=== WORK INSTRUCTIONS ===
Copy the lines below word for word, starting at the line that contains "общение и отдых энтузиастов в области св" and ending after the line that contains "воркшопы, код-спринты. Спектр тем конфе". Include both of those lines.

=== MATERIAL PROVIDED ===
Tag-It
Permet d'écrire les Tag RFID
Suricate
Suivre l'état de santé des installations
...
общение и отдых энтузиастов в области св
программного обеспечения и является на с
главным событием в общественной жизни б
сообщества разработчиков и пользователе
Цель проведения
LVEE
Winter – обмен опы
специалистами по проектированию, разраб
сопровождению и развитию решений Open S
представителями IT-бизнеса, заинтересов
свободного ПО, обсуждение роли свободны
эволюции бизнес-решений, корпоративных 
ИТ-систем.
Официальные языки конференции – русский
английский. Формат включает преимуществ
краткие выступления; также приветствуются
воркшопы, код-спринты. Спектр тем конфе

=== WRITTEN SOLUTION ===
общение и отдых энтузиастов в области св
программного обеспечения и является на с
главным событием в общественной жизни б
сообщества разработчиков и пользователе
Цель проведения
LVEE
Winter – обмен опы
специалистами по проектированию, разраб
сопровождению и развитию решений Open S
представителями IT-бизнеса, заинтересов
свободного ПО, обсуждение роли свободны
эволюции бизнес-решений, корпоративных 
ИТ-систем.
Официальные языки конференции – русский
английский. Формат включает преимуществ
краткие выступления; также приветствуются
воркшопы, код-спринты. Спектр тем конфе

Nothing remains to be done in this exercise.